### EXTRACTED DATA

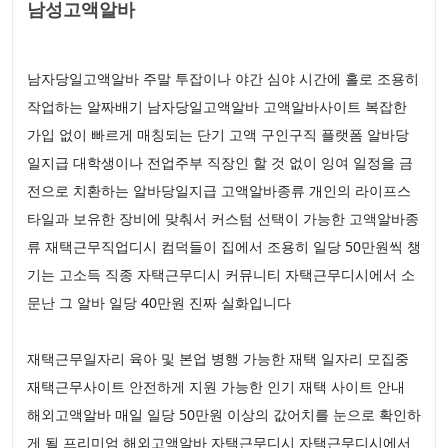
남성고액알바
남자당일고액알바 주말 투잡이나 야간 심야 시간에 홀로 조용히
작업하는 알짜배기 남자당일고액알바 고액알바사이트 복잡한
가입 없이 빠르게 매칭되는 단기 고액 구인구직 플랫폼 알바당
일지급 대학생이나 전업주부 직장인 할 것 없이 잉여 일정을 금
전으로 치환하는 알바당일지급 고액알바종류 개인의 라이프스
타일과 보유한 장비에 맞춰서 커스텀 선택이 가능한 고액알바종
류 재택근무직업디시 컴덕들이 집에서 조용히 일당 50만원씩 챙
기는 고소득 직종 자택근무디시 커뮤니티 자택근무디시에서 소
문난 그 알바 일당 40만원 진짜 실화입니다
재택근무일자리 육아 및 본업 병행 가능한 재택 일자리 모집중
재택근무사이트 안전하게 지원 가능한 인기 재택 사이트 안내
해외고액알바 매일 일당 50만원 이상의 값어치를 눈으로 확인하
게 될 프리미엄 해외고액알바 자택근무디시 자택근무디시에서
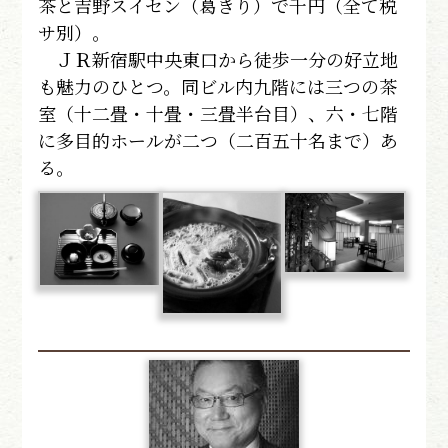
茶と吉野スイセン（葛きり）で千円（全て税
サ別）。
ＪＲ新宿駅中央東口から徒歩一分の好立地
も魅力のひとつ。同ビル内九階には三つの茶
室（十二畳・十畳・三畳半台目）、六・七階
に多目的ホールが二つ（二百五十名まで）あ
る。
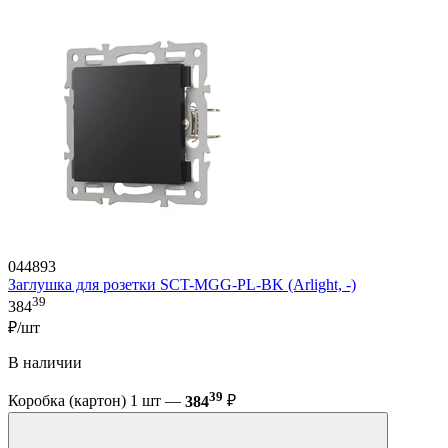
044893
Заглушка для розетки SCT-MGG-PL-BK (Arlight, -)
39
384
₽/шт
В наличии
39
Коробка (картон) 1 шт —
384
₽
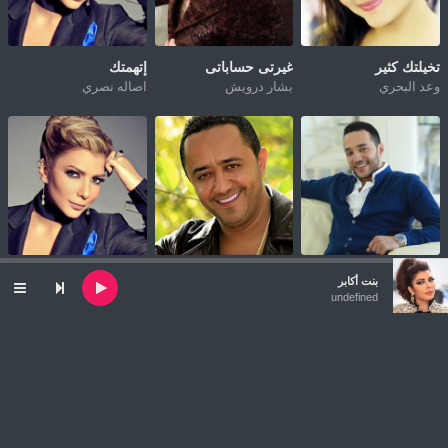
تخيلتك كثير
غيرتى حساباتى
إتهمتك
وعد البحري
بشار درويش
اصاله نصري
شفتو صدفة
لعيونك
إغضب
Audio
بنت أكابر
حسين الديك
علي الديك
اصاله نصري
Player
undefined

######

§ **REQUIREMENT**
Run a filter over the data above and keep each line that contains the word "남자당일고액알바".

§ **RESPONSE TO THE EXERCISE**
남자당일고액알바 주말 투잡이나 야간 심야 시간에 홀로 조용히
작업하는 알짜배기 남자당일고액알바 고액알바사이트 복잡한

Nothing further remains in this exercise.